1. Do not give out identifying personal information online without getting your parent’s permission first.
2. Remember that people online may not be who they seem. Since you cannot see or hear the person, he or she could misrepresent who they really are, how old they are, and what they want.
3. If you become aware of the transmission, use or viewing of child pornography while online, you may report this to your local or state law enforcement agency, the FBI, and the National Center for Missing and Exploited Children. You may also notify your online service.
4. Consider keeping the computer in a common area of the house instead of a child’s bedroom. Monitor its use.
5. Read computer service bills carefully to see how much time your child spends online.
6. Encourage your child to tell you if they receive any information that causes them to feel uncomfortable.
7. Do not allow children to arrange a face to face meeting with someone they met online without parental permission. If a meeting is arranged, make the first one in a public spot. Be sure to accompany your child.

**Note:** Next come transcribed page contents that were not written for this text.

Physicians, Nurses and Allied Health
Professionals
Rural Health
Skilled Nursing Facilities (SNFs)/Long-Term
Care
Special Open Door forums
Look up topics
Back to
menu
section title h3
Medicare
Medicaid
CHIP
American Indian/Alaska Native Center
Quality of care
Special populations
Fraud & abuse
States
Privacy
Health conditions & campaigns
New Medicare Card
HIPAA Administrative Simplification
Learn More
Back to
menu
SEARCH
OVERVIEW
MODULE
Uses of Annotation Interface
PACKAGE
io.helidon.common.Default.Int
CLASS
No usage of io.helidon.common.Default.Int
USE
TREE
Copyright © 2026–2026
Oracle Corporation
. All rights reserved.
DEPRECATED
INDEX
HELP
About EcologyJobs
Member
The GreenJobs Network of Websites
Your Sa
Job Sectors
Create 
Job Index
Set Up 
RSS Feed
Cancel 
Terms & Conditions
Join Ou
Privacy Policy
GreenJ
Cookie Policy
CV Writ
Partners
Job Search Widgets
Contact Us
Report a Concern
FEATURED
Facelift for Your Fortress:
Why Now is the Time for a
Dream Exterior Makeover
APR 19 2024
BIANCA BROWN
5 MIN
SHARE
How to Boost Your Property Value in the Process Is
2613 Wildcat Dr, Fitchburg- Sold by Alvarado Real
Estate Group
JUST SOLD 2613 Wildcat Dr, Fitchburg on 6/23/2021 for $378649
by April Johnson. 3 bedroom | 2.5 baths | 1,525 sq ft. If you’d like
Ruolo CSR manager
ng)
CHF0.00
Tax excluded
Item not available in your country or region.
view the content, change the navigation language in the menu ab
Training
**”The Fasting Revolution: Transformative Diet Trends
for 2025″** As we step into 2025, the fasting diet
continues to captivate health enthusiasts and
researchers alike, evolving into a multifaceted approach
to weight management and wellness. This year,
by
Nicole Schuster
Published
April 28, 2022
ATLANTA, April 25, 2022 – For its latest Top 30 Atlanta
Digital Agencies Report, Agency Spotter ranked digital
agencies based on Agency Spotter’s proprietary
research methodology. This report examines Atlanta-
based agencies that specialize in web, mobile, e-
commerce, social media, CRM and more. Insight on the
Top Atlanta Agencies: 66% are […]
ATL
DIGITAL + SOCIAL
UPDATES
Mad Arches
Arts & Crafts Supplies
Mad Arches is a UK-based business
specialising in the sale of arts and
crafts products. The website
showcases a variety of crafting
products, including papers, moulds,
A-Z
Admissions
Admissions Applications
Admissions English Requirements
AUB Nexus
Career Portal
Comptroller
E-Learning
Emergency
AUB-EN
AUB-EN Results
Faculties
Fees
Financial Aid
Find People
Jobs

8. Set reasonable rules and guidelines for computer use by your children. Post them near the computer as a reminder.
9. Remember to spend quality time with your children. Computers and online services should not be used as babysitters.
10. Learn about computers and the services your child uses. Find out what types of information it offers and whether there are ways for parents to block/filter objectionable material.
11. Encourage your children not to respond to messages that are obscene, belligerent, threatening, or which makes them feel uncomfortable.
12. Communicate with your children about sexual victimization and potential on-line danger.